GOAL OF THE EXERCISE
All that should come back is the lines of the data below from the one containing "#7183ae; stroke-width: 15" to the one containing "middle; stroke-width: 4.5;", inclusive, exactly as they stand.

━━━━━━━━━━━━━━━━━━━━

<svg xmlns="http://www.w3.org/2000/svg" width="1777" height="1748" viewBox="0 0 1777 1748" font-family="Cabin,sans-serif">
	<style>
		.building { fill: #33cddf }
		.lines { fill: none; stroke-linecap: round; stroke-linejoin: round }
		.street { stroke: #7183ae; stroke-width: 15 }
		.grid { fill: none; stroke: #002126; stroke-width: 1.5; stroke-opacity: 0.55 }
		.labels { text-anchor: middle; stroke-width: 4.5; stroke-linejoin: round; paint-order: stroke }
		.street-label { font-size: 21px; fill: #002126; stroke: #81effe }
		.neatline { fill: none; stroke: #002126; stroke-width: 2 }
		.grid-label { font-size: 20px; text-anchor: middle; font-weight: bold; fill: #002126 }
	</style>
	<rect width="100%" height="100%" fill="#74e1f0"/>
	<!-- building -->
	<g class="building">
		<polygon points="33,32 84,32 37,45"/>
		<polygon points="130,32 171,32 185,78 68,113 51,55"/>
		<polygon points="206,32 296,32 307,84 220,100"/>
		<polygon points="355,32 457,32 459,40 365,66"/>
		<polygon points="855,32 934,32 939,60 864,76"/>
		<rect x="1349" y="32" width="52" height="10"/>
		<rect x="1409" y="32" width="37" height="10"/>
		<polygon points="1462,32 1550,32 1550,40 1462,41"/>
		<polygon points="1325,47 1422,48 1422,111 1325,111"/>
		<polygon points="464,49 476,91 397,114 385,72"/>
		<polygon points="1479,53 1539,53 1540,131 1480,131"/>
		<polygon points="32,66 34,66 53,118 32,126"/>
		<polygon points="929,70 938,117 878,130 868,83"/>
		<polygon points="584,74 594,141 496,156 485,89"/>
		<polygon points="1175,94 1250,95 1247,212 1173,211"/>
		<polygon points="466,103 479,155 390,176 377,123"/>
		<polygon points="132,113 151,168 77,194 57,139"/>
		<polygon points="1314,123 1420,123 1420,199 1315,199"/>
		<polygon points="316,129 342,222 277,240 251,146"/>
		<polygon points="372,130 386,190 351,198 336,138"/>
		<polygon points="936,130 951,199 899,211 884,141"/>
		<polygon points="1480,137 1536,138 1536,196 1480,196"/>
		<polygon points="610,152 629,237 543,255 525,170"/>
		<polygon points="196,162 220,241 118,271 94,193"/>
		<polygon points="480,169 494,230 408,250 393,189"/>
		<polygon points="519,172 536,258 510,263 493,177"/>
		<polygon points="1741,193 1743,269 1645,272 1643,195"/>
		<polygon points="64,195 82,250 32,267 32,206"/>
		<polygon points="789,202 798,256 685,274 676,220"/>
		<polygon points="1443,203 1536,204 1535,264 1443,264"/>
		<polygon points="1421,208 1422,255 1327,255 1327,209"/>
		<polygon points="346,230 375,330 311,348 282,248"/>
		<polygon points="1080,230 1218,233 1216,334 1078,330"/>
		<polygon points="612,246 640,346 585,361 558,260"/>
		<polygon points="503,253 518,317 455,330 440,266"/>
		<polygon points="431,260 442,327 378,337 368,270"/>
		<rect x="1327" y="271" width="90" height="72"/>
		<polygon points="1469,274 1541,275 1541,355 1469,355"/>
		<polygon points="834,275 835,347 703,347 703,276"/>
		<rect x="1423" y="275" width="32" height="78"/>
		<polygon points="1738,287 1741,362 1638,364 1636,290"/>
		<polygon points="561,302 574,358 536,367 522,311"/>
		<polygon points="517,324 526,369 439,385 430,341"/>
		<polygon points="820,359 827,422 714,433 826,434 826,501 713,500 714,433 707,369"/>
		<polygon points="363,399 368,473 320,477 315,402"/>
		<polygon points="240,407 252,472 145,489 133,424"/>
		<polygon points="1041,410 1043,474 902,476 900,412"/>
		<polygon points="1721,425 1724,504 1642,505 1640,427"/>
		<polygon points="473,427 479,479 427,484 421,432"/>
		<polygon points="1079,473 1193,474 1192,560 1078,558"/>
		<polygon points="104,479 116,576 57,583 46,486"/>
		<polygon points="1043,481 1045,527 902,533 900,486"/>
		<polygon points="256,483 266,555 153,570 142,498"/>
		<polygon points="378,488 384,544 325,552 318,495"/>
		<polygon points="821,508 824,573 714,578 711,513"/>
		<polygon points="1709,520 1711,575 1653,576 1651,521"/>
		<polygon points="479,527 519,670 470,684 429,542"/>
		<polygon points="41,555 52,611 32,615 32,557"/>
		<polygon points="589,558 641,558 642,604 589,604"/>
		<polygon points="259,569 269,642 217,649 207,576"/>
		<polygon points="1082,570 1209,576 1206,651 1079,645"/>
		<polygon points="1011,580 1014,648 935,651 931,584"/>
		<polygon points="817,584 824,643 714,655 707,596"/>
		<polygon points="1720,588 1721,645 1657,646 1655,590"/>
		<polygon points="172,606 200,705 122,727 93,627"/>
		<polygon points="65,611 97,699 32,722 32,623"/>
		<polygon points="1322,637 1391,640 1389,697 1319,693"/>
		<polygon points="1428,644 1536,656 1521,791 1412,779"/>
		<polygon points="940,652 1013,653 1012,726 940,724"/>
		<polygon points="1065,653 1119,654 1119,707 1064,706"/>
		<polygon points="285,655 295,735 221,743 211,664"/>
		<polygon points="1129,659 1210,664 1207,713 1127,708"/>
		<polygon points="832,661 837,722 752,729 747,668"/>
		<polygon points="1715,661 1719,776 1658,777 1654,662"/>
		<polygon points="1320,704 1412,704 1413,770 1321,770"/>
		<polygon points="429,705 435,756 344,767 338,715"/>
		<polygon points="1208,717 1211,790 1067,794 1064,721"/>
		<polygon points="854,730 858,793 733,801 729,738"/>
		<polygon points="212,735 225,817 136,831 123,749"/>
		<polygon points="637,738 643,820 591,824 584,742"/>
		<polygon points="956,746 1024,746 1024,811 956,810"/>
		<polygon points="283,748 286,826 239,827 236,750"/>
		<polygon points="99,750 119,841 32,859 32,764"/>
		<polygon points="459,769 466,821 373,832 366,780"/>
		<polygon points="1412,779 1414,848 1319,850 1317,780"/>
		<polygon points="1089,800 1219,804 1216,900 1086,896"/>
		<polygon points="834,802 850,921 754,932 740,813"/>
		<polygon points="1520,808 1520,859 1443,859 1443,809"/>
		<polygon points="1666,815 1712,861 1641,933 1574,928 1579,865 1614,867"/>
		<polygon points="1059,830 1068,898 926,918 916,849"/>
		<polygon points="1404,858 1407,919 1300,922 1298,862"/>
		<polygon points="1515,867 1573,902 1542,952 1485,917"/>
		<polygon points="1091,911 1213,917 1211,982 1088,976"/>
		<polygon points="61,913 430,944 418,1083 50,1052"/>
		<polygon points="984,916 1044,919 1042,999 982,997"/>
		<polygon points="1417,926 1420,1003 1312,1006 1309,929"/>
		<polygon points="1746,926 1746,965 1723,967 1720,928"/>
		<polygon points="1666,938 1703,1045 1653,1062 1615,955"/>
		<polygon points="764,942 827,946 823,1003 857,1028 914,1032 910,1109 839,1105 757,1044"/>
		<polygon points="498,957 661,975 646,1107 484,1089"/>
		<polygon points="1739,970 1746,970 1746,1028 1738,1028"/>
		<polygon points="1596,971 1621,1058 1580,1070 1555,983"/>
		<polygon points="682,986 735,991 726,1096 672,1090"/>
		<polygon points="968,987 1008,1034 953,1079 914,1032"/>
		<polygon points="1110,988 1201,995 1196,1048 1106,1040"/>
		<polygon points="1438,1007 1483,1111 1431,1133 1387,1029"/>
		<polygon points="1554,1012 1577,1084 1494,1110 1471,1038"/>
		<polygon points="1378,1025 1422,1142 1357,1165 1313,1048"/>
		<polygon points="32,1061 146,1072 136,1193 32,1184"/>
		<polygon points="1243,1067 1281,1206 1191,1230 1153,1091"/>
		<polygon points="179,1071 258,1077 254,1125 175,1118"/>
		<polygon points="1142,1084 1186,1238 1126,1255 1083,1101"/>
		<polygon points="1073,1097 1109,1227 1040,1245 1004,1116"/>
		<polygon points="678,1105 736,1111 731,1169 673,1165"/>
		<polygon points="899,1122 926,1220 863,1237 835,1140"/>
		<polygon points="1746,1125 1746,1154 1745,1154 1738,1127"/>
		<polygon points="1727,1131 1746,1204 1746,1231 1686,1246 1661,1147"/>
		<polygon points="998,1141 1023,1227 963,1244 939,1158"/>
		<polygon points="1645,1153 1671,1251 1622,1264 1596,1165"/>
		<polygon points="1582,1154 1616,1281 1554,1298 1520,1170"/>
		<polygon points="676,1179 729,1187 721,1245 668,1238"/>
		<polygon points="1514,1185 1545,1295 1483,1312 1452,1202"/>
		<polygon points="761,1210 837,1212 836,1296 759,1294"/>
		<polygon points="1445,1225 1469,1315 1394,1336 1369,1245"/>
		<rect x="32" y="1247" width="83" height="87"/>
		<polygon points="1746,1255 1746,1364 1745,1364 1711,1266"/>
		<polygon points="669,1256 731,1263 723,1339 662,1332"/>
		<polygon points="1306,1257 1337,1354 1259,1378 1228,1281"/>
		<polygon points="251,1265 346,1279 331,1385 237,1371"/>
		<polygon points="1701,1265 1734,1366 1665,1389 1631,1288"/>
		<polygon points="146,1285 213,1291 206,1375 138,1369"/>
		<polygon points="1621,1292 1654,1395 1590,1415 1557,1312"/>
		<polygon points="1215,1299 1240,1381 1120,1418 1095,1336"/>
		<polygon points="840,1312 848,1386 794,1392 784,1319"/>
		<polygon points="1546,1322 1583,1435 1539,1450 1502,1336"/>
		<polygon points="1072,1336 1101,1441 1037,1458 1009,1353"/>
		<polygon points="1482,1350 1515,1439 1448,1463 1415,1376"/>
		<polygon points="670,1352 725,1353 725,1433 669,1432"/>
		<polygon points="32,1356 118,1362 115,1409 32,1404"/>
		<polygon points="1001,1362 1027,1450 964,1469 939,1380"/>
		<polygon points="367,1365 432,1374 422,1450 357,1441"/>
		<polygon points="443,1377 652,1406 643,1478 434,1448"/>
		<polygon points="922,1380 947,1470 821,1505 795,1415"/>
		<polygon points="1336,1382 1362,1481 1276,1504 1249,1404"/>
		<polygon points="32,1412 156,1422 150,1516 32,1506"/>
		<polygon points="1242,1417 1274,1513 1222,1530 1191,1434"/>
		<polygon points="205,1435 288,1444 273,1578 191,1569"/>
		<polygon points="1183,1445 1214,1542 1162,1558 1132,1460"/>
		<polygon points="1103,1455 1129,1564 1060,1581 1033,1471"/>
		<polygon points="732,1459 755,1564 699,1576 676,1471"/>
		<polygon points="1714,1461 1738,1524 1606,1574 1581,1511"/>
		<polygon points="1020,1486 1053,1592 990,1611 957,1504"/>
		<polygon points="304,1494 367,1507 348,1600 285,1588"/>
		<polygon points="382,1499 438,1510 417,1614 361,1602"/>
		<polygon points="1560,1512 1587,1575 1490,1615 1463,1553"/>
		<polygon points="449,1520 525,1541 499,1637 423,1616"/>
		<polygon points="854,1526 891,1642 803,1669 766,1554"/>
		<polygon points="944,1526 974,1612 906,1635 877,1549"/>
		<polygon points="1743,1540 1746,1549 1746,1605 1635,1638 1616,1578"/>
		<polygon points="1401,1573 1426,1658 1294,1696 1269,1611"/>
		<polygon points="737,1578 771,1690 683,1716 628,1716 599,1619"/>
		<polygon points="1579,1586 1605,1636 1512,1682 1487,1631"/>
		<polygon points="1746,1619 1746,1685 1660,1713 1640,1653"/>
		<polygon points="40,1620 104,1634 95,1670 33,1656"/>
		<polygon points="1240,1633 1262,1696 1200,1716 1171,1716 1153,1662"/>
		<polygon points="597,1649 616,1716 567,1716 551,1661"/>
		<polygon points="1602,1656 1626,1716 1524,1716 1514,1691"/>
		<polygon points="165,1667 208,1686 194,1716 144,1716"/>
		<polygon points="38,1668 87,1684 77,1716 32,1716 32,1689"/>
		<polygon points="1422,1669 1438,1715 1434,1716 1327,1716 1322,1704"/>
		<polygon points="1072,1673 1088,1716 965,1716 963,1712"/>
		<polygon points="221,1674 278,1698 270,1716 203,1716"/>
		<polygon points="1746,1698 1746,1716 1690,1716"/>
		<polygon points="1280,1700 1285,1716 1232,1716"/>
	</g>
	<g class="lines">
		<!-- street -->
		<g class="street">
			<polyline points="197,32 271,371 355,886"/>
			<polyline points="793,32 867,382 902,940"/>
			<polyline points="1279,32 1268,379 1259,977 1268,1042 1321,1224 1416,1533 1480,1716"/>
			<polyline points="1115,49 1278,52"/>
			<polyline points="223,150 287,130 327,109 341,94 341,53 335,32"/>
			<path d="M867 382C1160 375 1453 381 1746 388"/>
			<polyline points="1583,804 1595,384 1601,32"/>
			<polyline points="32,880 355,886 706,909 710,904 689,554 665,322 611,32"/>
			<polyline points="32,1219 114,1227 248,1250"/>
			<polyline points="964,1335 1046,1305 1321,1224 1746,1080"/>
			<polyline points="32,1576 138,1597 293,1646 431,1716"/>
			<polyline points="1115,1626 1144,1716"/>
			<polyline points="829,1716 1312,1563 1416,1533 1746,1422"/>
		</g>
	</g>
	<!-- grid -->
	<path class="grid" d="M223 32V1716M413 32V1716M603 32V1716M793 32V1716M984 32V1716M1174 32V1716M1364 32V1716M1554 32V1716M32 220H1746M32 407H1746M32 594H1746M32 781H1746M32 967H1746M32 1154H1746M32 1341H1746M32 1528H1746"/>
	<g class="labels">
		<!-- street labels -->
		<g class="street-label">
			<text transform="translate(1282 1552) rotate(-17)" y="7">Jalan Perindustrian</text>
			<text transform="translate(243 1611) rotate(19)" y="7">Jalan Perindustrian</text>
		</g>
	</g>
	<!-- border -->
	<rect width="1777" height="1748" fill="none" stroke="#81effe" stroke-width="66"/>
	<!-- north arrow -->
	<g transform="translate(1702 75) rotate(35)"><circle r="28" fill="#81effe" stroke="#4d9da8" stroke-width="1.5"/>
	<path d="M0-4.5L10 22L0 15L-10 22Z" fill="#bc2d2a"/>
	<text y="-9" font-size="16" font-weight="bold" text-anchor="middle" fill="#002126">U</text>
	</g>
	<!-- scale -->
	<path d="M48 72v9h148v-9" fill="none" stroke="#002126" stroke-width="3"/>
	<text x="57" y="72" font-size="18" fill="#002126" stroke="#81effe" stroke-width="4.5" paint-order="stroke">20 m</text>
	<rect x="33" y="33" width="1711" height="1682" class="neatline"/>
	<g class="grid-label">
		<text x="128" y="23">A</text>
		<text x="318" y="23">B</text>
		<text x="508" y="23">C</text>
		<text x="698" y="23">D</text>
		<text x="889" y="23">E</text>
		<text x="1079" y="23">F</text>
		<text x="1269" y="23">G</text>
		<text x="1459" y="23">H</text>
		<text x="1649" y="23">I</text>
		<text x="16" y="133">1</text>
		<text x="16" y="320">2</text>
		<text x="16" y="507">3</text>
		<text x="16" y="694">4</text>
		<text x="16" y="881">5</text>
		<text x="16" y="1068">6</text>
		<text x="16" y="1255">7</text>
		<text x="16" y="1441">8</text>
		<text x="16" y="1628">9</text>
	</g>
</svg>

━━━━━━━━━━━━━━━━━━━━

SOLUTION FOR THIS EXERCISE
		.street { stroke: #7183ae; stroke-width: 15 }
		.grid { fill: none; stroke: #002126; stroke-width: 1.5; stroke-opacity: 0.55 }
		.labels { text-anchor: middle; stroke-width: 4.5; stroke-linejoin: round; paint-order: stroke }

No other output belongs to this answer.